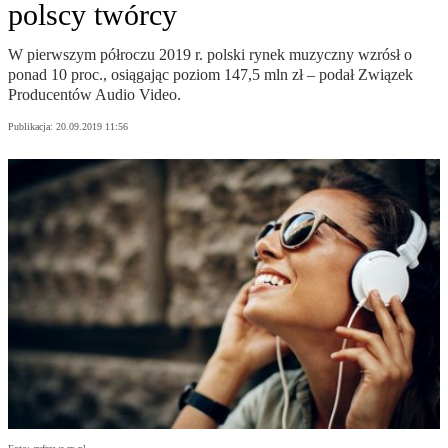
polscy twórcy
W pierwszym półroczu 2019 r. polski rynek muzyczny wzrósł o
ponad 10 proc., osiągając poziom 147,5 mln zł – podał Związek
Producentów Audio Video.
Publikacja:
20.09.2019 11:56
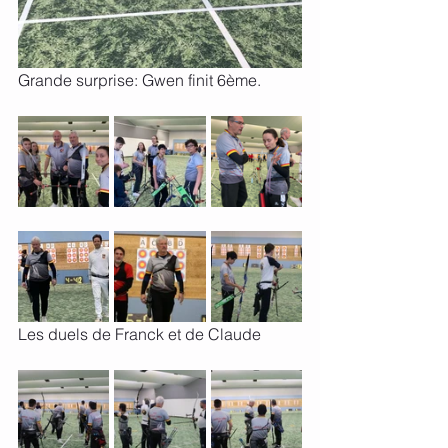
Grande surprise: Gwen finit 6ème.
Les duels de Franck et de Claude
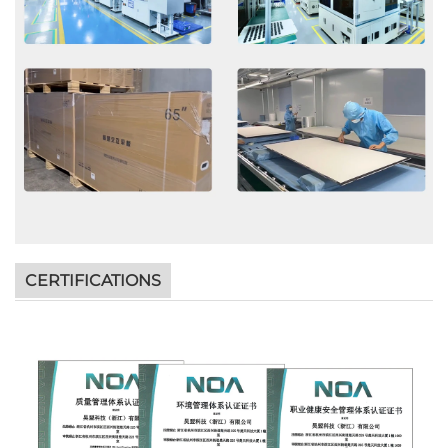
CERTIFICATIONS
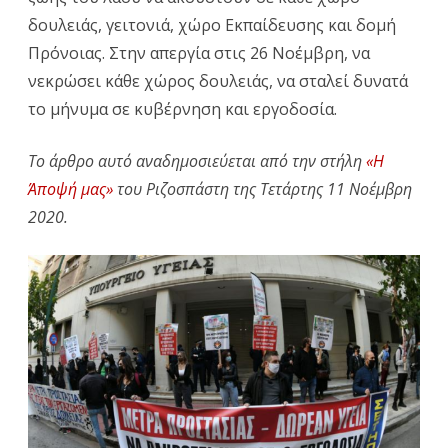
δουλειάς, γειτονιά, χώρο Εκπαίδευσης και δομή
Πρόνοιας. Στην απεργία στις 26 Νοέμβρη, να
νεκρώσει κάθε χώρος δουλειάς, να σταλεί δυνατά
το μήνυμα σε κυβέρνηση και εργοδοσία.
Το άρθρο αυτό αναδημοσιεύεται από την στήλη
«Η
Άποψή μας»
του Ριζοσπάστη της Τετάρτης 11 Νοέμβρη
2020.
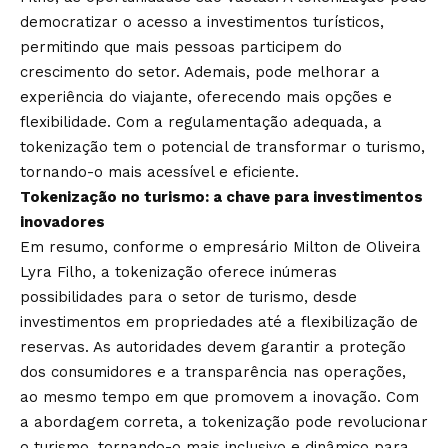
democratizar o acesso a investimentos turísticos,
permitindo que mais pessoas participem do
crescimento do setor. Ademais, pode melhorar a
experiência do viajante, oferecendo mais opções e
flexibilidade. Com a regulamentação adequada, a
tokenização tem o potencial de transformar o turismo,
tornando-o mais acessível e eficiente.
Tokenização no turismo: a chave para investimentos
inovadores
Em resumo, conforme o empresário Milton de Oliveira
Lyra Filho, a tokenização oferece inúmeras
possibilidades para o setor de turismo, desde
investimentos em propriedades até a flexibilização de
reservas. As autoridades devem garantir a proteção
dos consumidores e a transparência nas operações,
ao mesmo tempo em que promovem a inovação. Com
a abordagem correta, a tokenização pode revolucionar
o turismo, tornando-o mais inclusivo e dinâmico para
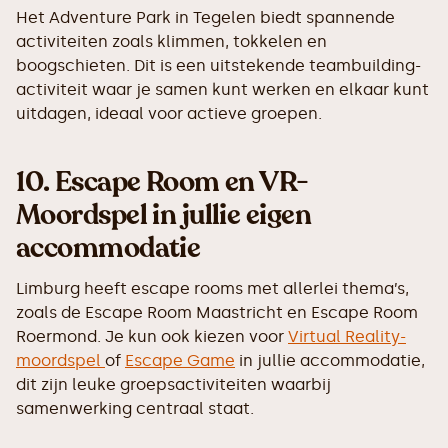
Het Adventure Park in Tegelen biedt spannende
activiteiten zoals klimmen, tokkelen en
boogschieten. Dit is een uitstekende teambuilding-
activiteit waar je samen kunt werken en elkaar kunt
uitdagen, ideaal voor actieve groepen.
10.
Escape Room en VR-
Moordspel in jullie eigen
accommodatie
Limburg heeft escape rooms met allerlei thema’s,
zoals de Escape Room Maastricht en Escape Room
Roermond. Je kun ook kiezen voor
Virtual Reality-
moordspel
of
Escape Game
in jullie accommodatie,
dit zijn leuke groepsactiviteiten waarbij
samenwerking centraal staat.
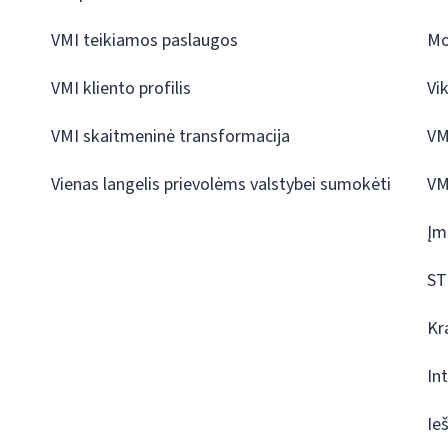
VMI teikiamos paslaugos
Mo
VMI kliento profilis
Vi
VMI skaitmeninė transformacija
VM
Vienas langelis prievolėms valstybei sumokėti
VM
Įm
ST
Kr
In
Ie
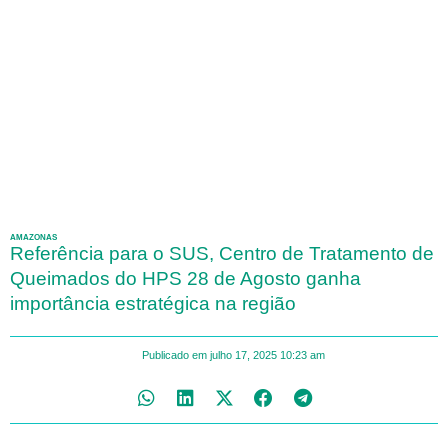
AMAZONAS
Referência para o SUS, Centro de Tratamento de
Queimados do HPS 28 de Agosto ganha
importância estratégica na região
Publicado em
julho 17, 2025
10:23 am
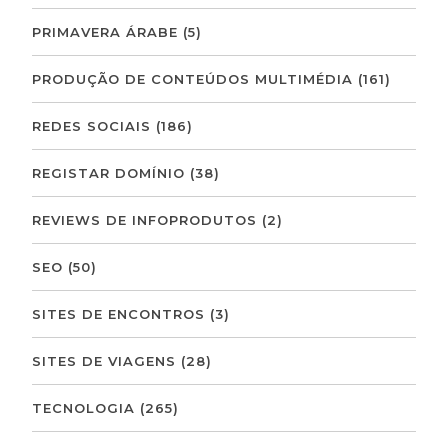
PRIMAVERA ÁRABE
(5)
PRODUÇÃO DE CONTEÚDOS MULTIMÉDIA
(161)
REDES SOCIAIS
(186)
REGISTAR DOMÍNIO
(38)
REVIEWS DE INFOPRODUTOS
(2)
SEO
(50)
SITES DE ENCONTROS
(3)
SITES DE VIAGENS
(28)
TECNOLOGIA
(265)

◇ ◇ ◇ ◇ ◇

About this exercise:
Go through the records above, find each line with the string "pode", and copy it.

Answer space:
crescimento do setor. Ademais, pode melhorar a
a abordagem correta, a tokenização pode revolucionar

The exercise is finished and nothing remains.